她不停地替我和沈庭風夾菜,希望我們儘可能地多吃一點,生怕我們吃完了這一頓飯就要餓肚子。又或者,只是太久沒有人陪著她吃飯了,她只想將這種許久未能嘗到的兒女繞膝的天倫之樂補償給自己。
「夠了夠了,皇太貴妃娘娘。我都快吃不下了。」我看著堆得小山般高的碟子中的各式菜品,不知道自己吃完還能不能走得回去。這實在是太多了。
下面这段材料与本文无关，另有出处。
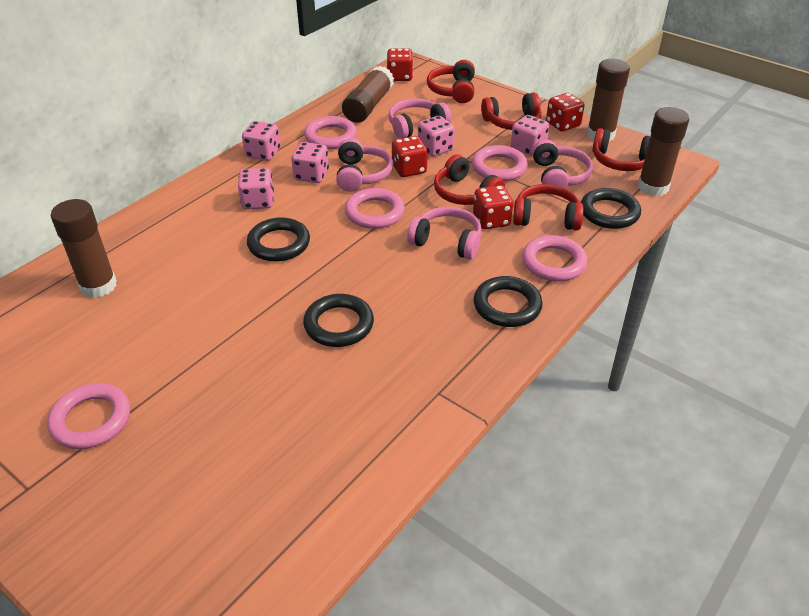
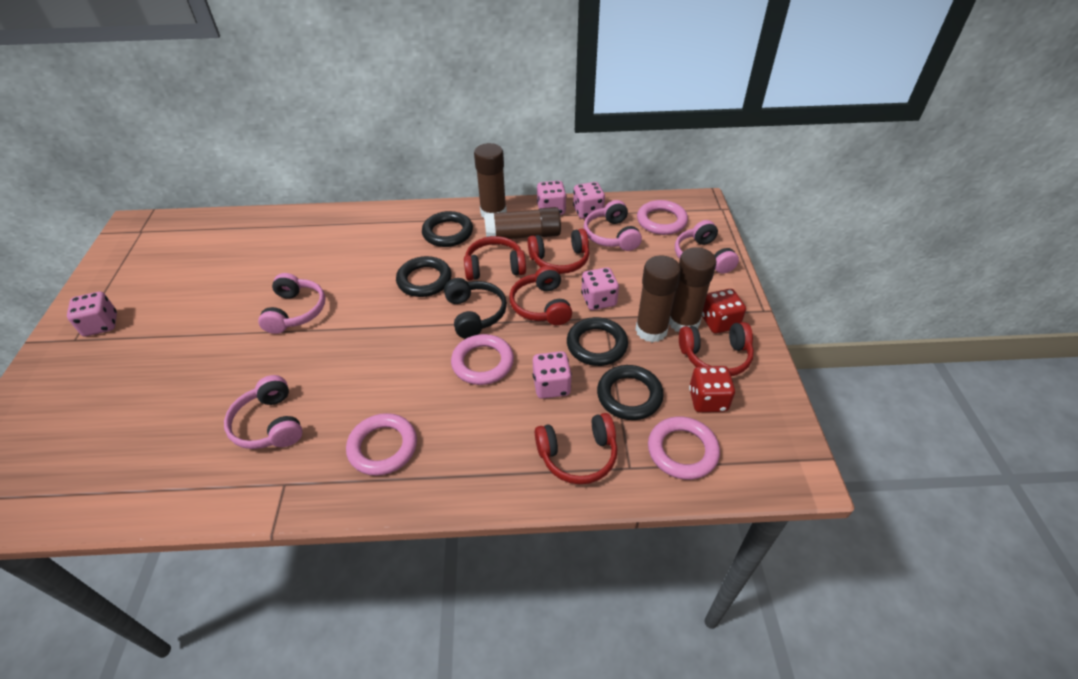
black headphones: none = 0 -> [444,278,507,338] = 1
pink ring: [47,383,130,449] [304,116,357,149] [345,188,405,229] [472,145,528,181] [522,235,588,281] = 5 -> [346,413,417,476] [451,334,514,385] [637,200,688,235] [648,416,720,480] = 4
red dice: [387,48,413,81] [392,136,428,177] [473,185,513,229] [546,93,585,132] = 4 -> [689,366,735,412] [702,289,746,333] = 2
皇太貴妃卻有些固執:「你看看你瘦的,這要如何為陛下延綿子嗣?」
果然還是繞不開這個問題。
我支吾著不知道如何作答,只道是:「皎皎向來福薄,這一切聽憑上天安排吧。」
「這盡人事,聽天命。盡人事在先,聽天命在後。自己不先準備好,努努力,便是天命也幫不了,」皇太貴妃又往我盤子中放了一隻蝦,「想要長久地在這後宮中安身立命,子嗣是萬萬不能少的。況且拋開這個不談,便是你母親,難道就不想含飴弄孫,享受這天倫之樂?」
皇太貴妃這一番話說得我啞然,好在還有沈庭風替我打圓場:「母親,這兒孫自有兒孫福。陛下疼愛皎皎,孩子嘛,不還是早晚的事?」
沈庭風話一出,皇太貴妃立即將話頭引到他身上:「你與賢王妃也是成親多年無所出,咱們這樣的人家,子嗣可以不多,但到底不能沒有。若是你二人中誰有什麼隱疾,萬不要諱疾忌醫……」
「母親吃塊雞肉,」沈庭風及時止住了皇太貴妃的話,「這些事就不勞母親費心了,等王妃有喜,孩兒一定讓母親第一個知道。」
皇太貴妃向來知道分寸,不是一個窮追猛打之人。沈庭風話已到此,她及時收了話頭,轉而道:「風兒,這次回來住哪?待多久?」
沈庭風將嘴裡的飯咽下,道:「住在官驛,陛下差我們回來是為父親掃墓,祭奠先人。所以過了寒食節再走。」
「嗯。」皇太貴妃臉上露出失望,眼帘低垂下去,小口咀嚼著一塊冬筍。
多少年了才見這一面,沈庭風住在驛館,想見皇太貴妃需得遞摺子等沈滌塵批,然後登記錄入冊中,再層層下發通過,這才能擬定了時間短暫地見上一面。這其間的繁瑣流程就需得三日。即便天天遞摺子,統共也見不了幾次。
從前離得遠,總不見也就罷了,無非心裡想想,做些別的打發時間倒也還好熬。可現在近在咫尺,見了就還想再見,再見就又想日日能見,三日見不到更是熬也要熬不住了。
現在皇太貴妃一定是心痛難過,又不肯溢於言表被沈庭風知曉。
我放下碗筷,拍拍皇太貴妃的手,道:「皇太貴妃娘娘,陛下啊,體恤你們母子分離的苦,所以特准許庭風哥哥住到行宮來陪您。」
「是嗎?」皇太貴妃抬起頭,臉上的陰霾已經消散。她起身要朝我跪下,被我和沈庭風一同扶住,總算沒有跪下去。
「謝過陛下!」她止不住地開心。